All right. So I just did one pass through the tune. Two A parts, two B parts. You can record it as long as you want and you can even do multiple songs one after another and this is a great way to practice seconding. Even if you don’t know the chords, this gives you a chance to just fool with different chords and see which ones blend and how they go. That’s kind of a skill that you need to develop anyway when you go to a jam session.

Okay… So I’m going to show you another technique that you can do with this. Say for instance you can’t hear. Your complaint is that “okay, I’ve tried, I just tried this, I can’t hear the music. My fiddle’s too loud or whatever.” So what you can do is, if you buy a smartphone or you have a smartphone, we all have these. These are earbuds. So I use this technique a lot when I’m traveling with BeauSoleil and I need to learn a new tune or I need to practice a tune, practice the fiddle part and so this is a technique that works for me. It may not work for everybody but I’d like to share this with you.

So what I do is I take my earbuds and I only put the left earbud in my ear. I leave the right earbud out. Because what I need is with this ear I need to hear the fiddle acoustically. But I put the earbud in the ear where the fiddle is because the fiddle is going to be really loud. So this way, I’m kind of creating this balance. So this way, the fiddle is not too loud because I have this earbud in the left ear, and with my right ear that’s kind of pointed away from the fiddle I can hear the violin. Okay, if I explained that right hopefully.

So now, you still need to kind of come up with a balance. If you have the volume all the way up the music might be too loud. So you may need to come down with it. But figure out, we all hear differently, so figure out what works for you. So what I do now is, again I just play that recording…[9:11] Okay. This is a good thing. So remember the icon in the upper right, the little speaker icon on? This is only on the iPhone that I’m talking about. If it’s blue it’s going to continue to come out the phone. You have to hit that until it’s white and then it will come out the earbuds, okay? That’s an important thing because it frustrates a lot of people. Okay.

So, here we go…[9:40] Ok, it’s a little loud, I’m going to turn it down. I know you can’t hear the melody right now because it’s coming through my earbuds.
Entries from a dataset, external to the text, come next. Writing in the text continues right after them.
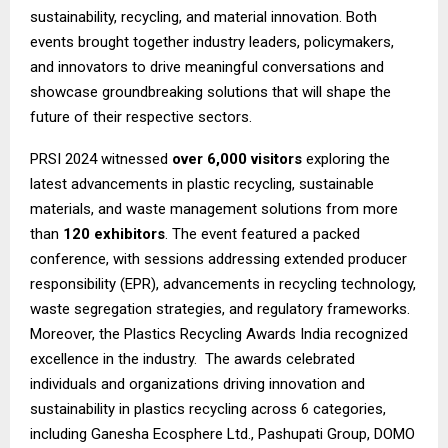
sustainability, recycling, and material innovation. Both
events brought together industry leaders, policymakers,
and innovators to drive meaningful conversations and
showcase groundbreaking solutions that will shape the
future of their respective sectors.
PRSI 2024 witnessed
over 6,000 visitors
exploring the
latest advancements in plastic recycling, sustainable
materials, and waste management solutions from more
than
120 exhibitors
. The event featured a packed
conference, with sessions addressing extended producer
responsibility (EPR), advancements in recycling technology,
waste segregation strategies, and regulatory frameworks.
Moreover, the Plastics Recycling Awards India recognized
excellence in the industry. The awards celebrated
individuals and organizations driving innovation and
sustainability in plastics recycling across 6 categories,
including Ganesha Ecosphere Ltd., Pashupati Group, DOMO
So I turned it down a little bit just where it’s not crazy loud and then I’m going to play my fiddle and try to basically balance these two sounds…[9:57]…ah it’s perfect. So I can hear the melody in my ear… And I can hear my fiddle… If I need the melody to be louder… I can just play it out on my phone… So this is a great way to practice… All right.
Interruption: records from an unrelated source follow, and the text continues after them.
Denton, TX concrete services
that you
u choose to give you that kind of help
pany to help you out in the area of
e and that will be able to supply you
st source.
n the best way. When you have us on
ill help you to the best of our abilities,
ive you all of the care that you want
So I just wanted to share that with you. That’s what The Vlog is this week. It’s all about practicing and it’s all about doing this every day, doing some kind of technique. You don’t have to second every day. I still feel like the most important thing in Cajun fiddle for a fiddler to do is learn your melodies. Learn all your…I would start with your standard, what I call standard melodies. So those are the melodies that you’re going to hear going to a jam session or most of the tunes that you’re going to hear on the current recordings. But learn the standards first. Learn your melodies because there are still…I feel like there’s still not enough fiddlers that know the true melodies of tunes. And when I say melodies, I mean what the accordion is playing when they kick off the tune or even what the singer’s… the melody that the singer is singing in a song. So it’s really important to learn that. So I always say practice that, that’s the most important thing, and then the seconding. And you don’t have to do the seconding every day but you definitely want to practice it at least once a week in some kind of way. If it’s doing what I just showed or going to a jam session or playing along with the record, you can even just play through your chords without accompanying a melody just to practice switching from chord to chord.


So hope this all helps. It’s what I use on the road. It’s my little secret, my little technique. Stay inspired, keep on fiddling, and hope to see you out there soon. Thanks so much. Have a great day.